3.6 Cryo-Electron Microscopy

1. 1.

   Place Gatan 626 cryo holder in transfer station and fill the transfer station with liquid nitrogen. Fill the holder Dewar (which will keep the specimen cold during the transfer and microscopy process) with liquid nitrogen directly afterward (see Note 21 ).

2. 2.

   Wait for ~15 min until station is equilibrated (nitrogen stops boiling). Optional: Connect the temperature control unit to the holder and confirm stable temperature is around −180 °C.

3. 3.

   Precool all tweezers and other tools used from here on in liquid nitrogen to avoid heating of the vitreous sample.

4. 4.

   Transfer EM grid to the slot at the tip of the holder and fix it with the clip ring (see Note 22 ).

5. 5.

   Close the shield over the sample by sliding the lever on the back for the holder Dewar to protect it during grid transfer to the microscope.

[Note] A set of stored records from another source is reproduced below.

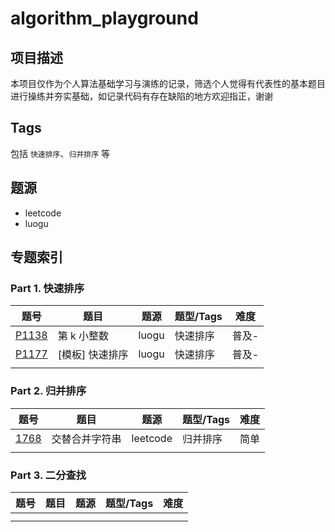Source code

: # algorithm_playground
## 项目描述

本项目仅作为个人算法基础学习与演练的记录，筛选个人觉得有代表性的基本题目进行操练并夯实基础，如记录代码有存在缺陷的地方欢迎指正，谢谢

## Tags

包括 `快速排序`、`归并排序` 等

## 题源

- leetcode
- luogu



## 专题索引

### Part 1. 快速排序

| 题号                                            | 题目            | 题源  | 题型/Tags | 难度  |
| ----------------------------------------------- | --------------- | ----- | --------- | ----- |
| [P1138](https://www.luogu.com.cn/problem/P1138) | 第 k 小整数     | luogu | 快速排序  | 普及- |
| [P1177](https://www.luogu.com.cn/problem/P1177) | [模板] 快速排序 | luogu | 快速排序  | 普及- |
|                                                 |                 |       |           |       |

### Part 2. 归并排序

| 题号                                                         | 题目           | 题源     | 题型/Tags | 难度 |
| ------------------------------------------------------------ | -------------- | -------- | --------- | ---- |
| [1768](https://leetcode.cn/problems/merge-strings-alternately/description/) | 交替合并字符串 | leetcode | 归并排序  | 简单 |
|                                                              |                |          |           |      |

### Part 3. 二分查找

| 题号 | 题目 | 题源 | 题型/Tags | 难度 |
| ---- | ---- | ---- | --------- | ---- |
|      |      |      |           |      |
|      |      |      |           |      |
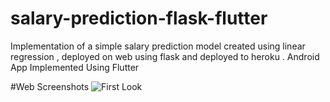 # salary-prediction-flask-flutter
Implementation of a simple salary prediction model created using linear regression , deployed on web using flask and deployed to heroku . Android App Implemented Using Flutter

#Web Screenshots
![First Look]('https://raw.githubusercontent.com/IamAnkitSharma/salary-prediction-flask-flutter/master/screenshots/web/FirstLook.PNG?token=AHGUN5YQKWK445WXYLLRBEC6T3BCG')
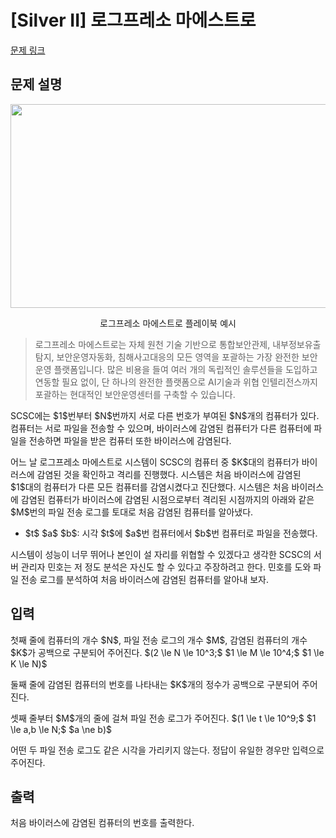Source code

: # [Silver II] 로그프레소 마에스트로

[문제 링크](https://www.acmicpc.net/problem/31937) 

## 문제 설명

<p style="text-align: center;"><img alt="" src="https://upload.acmicpc.net/66d3eb7f-e8fb-47fa-93f4-246ef7f55ddc/-/preview/" style="height: 326px; width: 600px;"></p>

<p style="text-align: center;">로그프레소 마에스트로 플레이북 예시</p>

<blockquote>
<p>로그프레소 마에스트로는 자체 원천 기술 기반으로 통합보안관제, 내부정보유출탐지, 보안운영자동화, 침해사고대응의 모든 영역을 포괄하는 가장 완전한 보안운영 플랫폼입니다. 많은 비용을 들여 여러 개의 독립적인 솔루션들을 도입하고 연동할 필요 없이, 단 하나의 완전한 플랫폼으로 AI기술과 위협 인텔리전스까지 포괄하는 현대적인 보안운영센터를 구축할 수 있습니다.</p>
</blockquote>

<p>SCSC에는 $1$번부터 $N$번까지 서로 다른 번호가 부여된 $N$개의 컴퓨터가 있다. 컴퓨터는 서로 파일을 전송할 수 있으며, 바이러스에 감염된 컴퓨터가 다른 컴퓨터에 파일을 전송하면 파일을 받은 컴퓨터 또한 바이러스에 감염된다.</p>

<p>어느 날 로그프레소 마에스트로 시스템이 SCSC의 컴퓨터 중 $K$대의 컴퓨터가 바이러스에 감염된 것을 확인하고 격리를 진행했다. 시스템은 처음 바이러스에 감염된 $1$대의 컴퓨터가 다른 모든 컴퓨터를 감염시켰다고 진단했다. 시스템은 처음 바이러스에 감염된 컴퓨터가 바이러스에 감염된 시점으로부터 격리된 시점까지의 아래와 같은 $M$번의 파일 전송 로그를 토대로 처음 감염된 컴퓨터를 알아냈다.</p>

<ul>
	<li>$t$ $a$ $b$: 시각 $t$에 $a$번 컴퓨터에서 $b$번 컴퓨터로 파일을 전송했다.</li>
</ul>

<p>시스템이 성능이 너무 뛰어나 본인이 설 자리를 위협할 수 있겠다고 생각한 SCSC의 서버 관리자 민호는 저 정도 분석은 자신도 할 수 있다고 주장하려고 한다. 민호를 도와 파일 전송 로그를 분석하여 처음 바이러스에 감염된 컴퓨터를 알아내 보자.</p>

## 입력 

 <p>첫째 줄에 컴퓨터의 개수 $N$, 파일 전송 로그의 개수 $M$, 감염된 컴퓨터의 개수 $K$가 공백으로 구분되어 주어진다. $(2 \le N \le 10^3;$ $1 \le M \le 10^4;$ $1 \le K \le N)$</p>

<p>둘째 줄에 감염된 컴퓨터의 번호를 나타내는 $K$개의 정수가 공백으로 구분되어 주어진다. </p>

<p>셋째 줄부터 $M$개의 줄에 걸쳐 파일 전송 로그가 주어진다. $(1 \le t \le 10^9;$ $1 \le a,b \le N;$ $a \ne b)$</p>

<p>어떤 두 파일 전송 로그도 같은 시각을 가리키지 않는다. 정답이 유일한 경우만 입력으로 주어진다.</p>

## 출력 

 <p>처음 바이러스에 감염된 컴퓨터의 번호를 출력한다.</p>

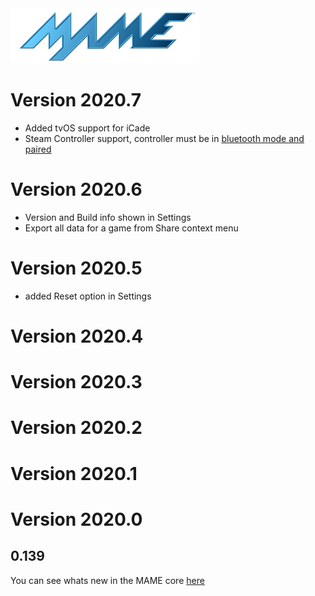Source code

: <img src="mame_logo.png" width="60%">

# Version 2020.7

* Added tvOS support for iCade 
* Steam Controller support, controller must be in [bluetooth mode and paired](https://support.steampowered.com/kb_article.php?ref=7728-QESJ-4420)

# Version 2020.6

* Version and Build info shown in Settings
* Export all data for a game from Share context menu 

# Version 2020.5

* added Reset option in Settings

# Version 2020.4

# Version 2020.3

# Version 2020.2

# Version 2020.1

# Version 2020.0

0.139
-----
You can see whats new in the MAME core [here](https://www.mamedev.org/releases/whatsnew_0139.txt)
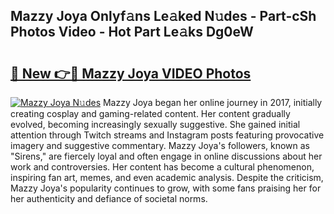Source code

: ## Mazzy Joya Onlyf𝚊ns Le𝚊ked N𝚞des - Part-cSh Photos Video - Hot Part Le𝚊ks Dg0eW

# <h2><a href="http://ab20189.deff.icu/?id=Mazzy+Joya">🔗 New 👉🔴 Mazzy Joya VIDEO Photos</a></h2>

[![Mazzy Joya N𝚞des](https://i.imgur.com/rIISA9y.gif)](http://ab20189.deff.icu/?id=Mazzy+Joya)
Mazzy Joya began her online journey in 2017, initially creating cosplay and gaming-related content. Her content gradually evolved, becoming increasingly sexually suggestive. She gained initial attention through Twitch streams and Instagram posts featuring provocative imagery and suggestive commentary. Mazzy Joya's followers, known as "Sirens," are fiercely loyal and often engage in online discussions about her work and controversies. Her content has become a cultural phenomenon, inspiring fan art, memes, and even academic analysis. Despite the criticism, Mazzy Joya's popularity continues to grow, with some fans praising her for her authenticity and defiance of societal norms.
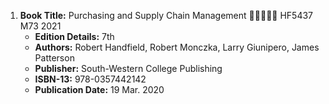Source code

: 1. **Book Title:** Purchasing and Supply Chain Management 🚨🚨🚨🚨🚨 HF5437 M73 2021
   - **Edition Details:** 7th
   - **Authors:** Robert Handfield, Robert Monczka, Larry Giunipero, James Patterson 
   - **Publisher:** South-Western College Publishing
   - **ISBN-13:** 978-0357442142
   - **Publication Date:** 19 Mar. 2020
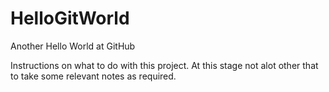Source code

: # HelloGitWorld
Another Hello World at GitHub

Instructions on what to do with this project.
At this stage not alot other that to take some relevant notes as required.
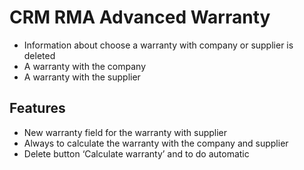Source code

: CRM RMA Advanced Warranty
=========================

- Information about choose a warranty with company or supplier is deleted
- A warranty with the company
- A warranty with the supplier 

Features
--------

- New warranty field for the warranty with supplier
- Always to calculate the warranty with the company and supplier
- Delete button ‘Calculate warranty’ and to do automatic

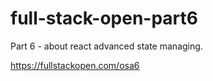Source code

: # full-stack-open-part6

Part 6 - about react advanced state managing.

https://fullstackopen.com/osa6

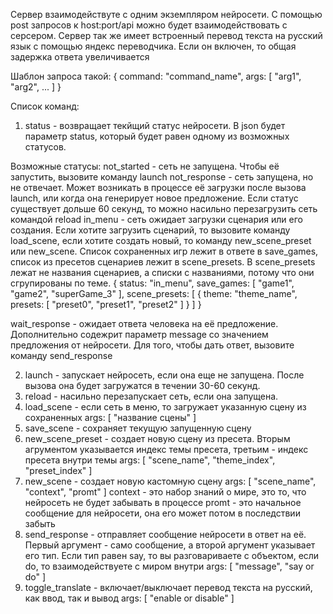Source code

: Сервер взаимодействуте с одним экземпляром нейросети. С помощью post запросов к host:port/api можно будет взаимодействовать с серсером. Сервер так же имеет встроенный перевод текста на русский язык с помощью яндекс переводчика. Если он включен, то общая задержка ответа увеличивается

Шаблон запроса такой:
{ command: "command_name", args: [ "arg1", "arg2", ... ] }

Список команд:
1) status - возвращает текйщий статус нейросети. В json будет параметр status, который будет равен одному из возможных статусов.

Возможные статусы:
not_started - сеть не запущена. Чтобы её запустить, вызовите команду launch
not_response - сеть запущена, но не отвечает. Может возникать в процессе её загрузки после вызова launch, или когда она генерирует новое предложение. Если статус существует дольше 60 секунд, то можно насильно перезагрузить сеть командой reload
in_menu - сеть ожидает загрузки сценария или его создания. Если хотите загрузить сценарий, то вызовите команду load_scene, если хотите создать новый, то команду new_scene_preset или new_scene. Список сохраненных игр лежит в ответе в save_games, список из пресетов сценариев лежит в scene_presets. В scene_presets лежат не названия сценариев, а списки с названиями, потому что они сгрупированы по теме.
{
	status: "in_menu",
	save_games: [ "game1", "game2", "superGame_3" ],
	scene_presets: 
	[
		{
			theme: "theme_name",
			presets: [ "preset0", "preset1", "preset2" ]
		}
	]
}

wait_response - ожидает ответа человека на её предложение. Дополнительно содежрит параметр message со значением предложения от нейросети. Для того, чтобы дать ответ, вызовите команду send_response

2) launch - запускает нейросеть, если она еще не запущена. После вызова она будет загружатся в течении 30-60 секунд.
3) reload - насильно перезапускает сеть, если она запущена.
4) load_scene - если сеть в меню, то загружает указанную сцену из сохраненных
args: [ "название сцены" ]
5) save_scene - сохраняет текущую запущенную сцену
6) new_scene_preset - создает новую сцену из пресета. Вторым агрументом указывается индекс темы пресета, третьим - индекс пресета внутри темы
args: [ "scene_name", "theme_index", "preset_index" ]
7) new_scene - создает новую кастомную сцену
args: [ "scene_name", "context", "promt" ]
context - это набор знаний о мире, это то, что нейросеть не будет забывать в процессе
promt - это начальное сообщение для нейросети, она его может потом в последствии забыть
8) send_response - отправляет сообщение нейросети в ответ на её. Первый аргумент - само сообщение, а второй аргумент указывает его тип. Если тип равен say, то вы разговариваете с объектом, если do, то взаимодействуете с миром внутри
args: [ "message", "say or do" ]
9) toggle_translate - включает/выключает перевод текста на русский, как ввод, так и вывод
args: [ "enable or disable" ]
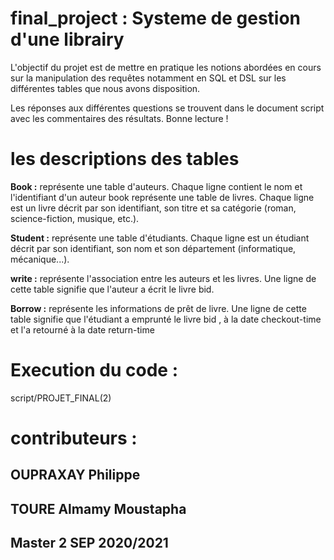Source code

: # final_project : Systeme de gestion d'une librairy  

L'objectif du projet est de mettre en pratique les notions abordées en cours sur la manipulation des requêtes notamment en SQL et DSL sur les différentes tables que nous avons disposition.

Les réponses aux différentes questions se trouvent dans le document script avec les commentaires des résultats. Bonne lecture ! 
# les descriptions des tables 

**Book :**  représente une table d'auteurs. Chaque ligne contient le nom et l'identifiant d'un auteur book représente une table de livres. Chaque ligne est un livre décrit par son identifiant, son titre et sa catégorie (roman, science-fiction, musique, etc.).  

**Student :** représente une table d'étudiants. Chaque ligne est un étudiant décrit par son identifiant, son nom et son département (informatique, mécanique...).  

**write :** représente l'association entre les auteurs et les livres. Une ligne de cette table signifie que l'auteur a écrit le livre bid.  

**Borrow :**   représente les informations de prêt de livre. Une ligne de cette table signifie que l'étudiant a emprunté le livre bid  , à la date checkout-time et l'a retourné à la date return-time 

# Execution du code :  

script/PROJET_FINAL(2)

# contributeurs :  

## OUPRAXAY Philippe  
## TOURE Almamy Moustapha  
## Master 2 SEP 2020/2021
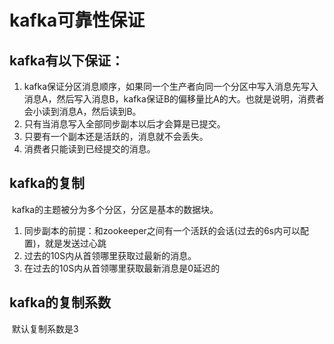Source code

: # kafka可靠性保证

 ## kafka有以下保证：

1. kafka保证分区消息顺序，如果同一个生产者向同一个分区中写入消息先写入消息A，然后写入消息B，kafka保证B的偏移量比A的大。也就是说明，消费者会小读到消息A，然后读到B。
2. 只有当消息写入全部同步副本以后才会算是已提交。
3. 只要有一个副本还是活跃的，消息就不会丢失。
4. 消费者只能读到已经提交的消息。

## kafka的复制

​	kafka的主题被分为多个分区，分区是基本的数据块。

1. 同步副本的前提：和zookeeper之间有一个活跃的会话(过去的6s内可以配置)，就是发送过心跳
2. 过去的10S内从首领哪里获取过最新的消息。
3. 在过去的10S内从首领哪里获取最新消息是0延迟的

## kafka的复制系数

​	默认复制系数是3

   Optional: Prepare electron microscope by tilting the stage 30° to avoid spilling liquid nitrogen during holder insertion.

6. 6.

   Insert holder into the microscope and evacuate the lock. Wait until vacuum recovers.

7. 7.

   Start SerialEM software [43] and check microscope alignment, low-dose mode settings and imaging states and determine the eucentric height of the specimen (see Note 23 ).

8. 8.

   Create a map of the entire grid at low magnification (80–100×). If using the FEI Vitrobot for plunging, a gradient in ice thickness should be visible. Ice in some regions may be too thick for electrons to pass through and appear black, while regions on the opposite side of the grid may be almost dry.

9. 9.

   Start the Serial-EM “Navigator” function. Create a map from the atlas and select grid squares with different ice appearance to be screened at higher magnifications. Using the ‘add points’ feature of the navigator to save coordinates may be helpful.

10. 10.

    Acquire images at intermediate magnification (2000×) to correlate overall ice appearance with local distribution. Eventually make maps at this intermediate magnification, this could help navigating on the grid-square and is useful, if some more micrographs should be collected.

11. 11.

    Image areas with distinct ice thickness and distribution. We acquire images at 40,000× magnification (2.7 Å/pixel) using the low dose mode setup in SerialEM, taking focus images at the carbon support foil. Ensure the illuminated area for the focus does not overlap with the area to be imaged. Relying on the calibration of our electron beam we acquire images at 20–50 e⁻/A².

12. 12.

    We evaluate the grid atlas based on ice distribution, to eventually adjust blotting or glow discharge parameters. Higher magnification images are evaluated on sample heterogeneity, stability, behavior of the sample in thinner and thicker ice, and particle concentration and distribution.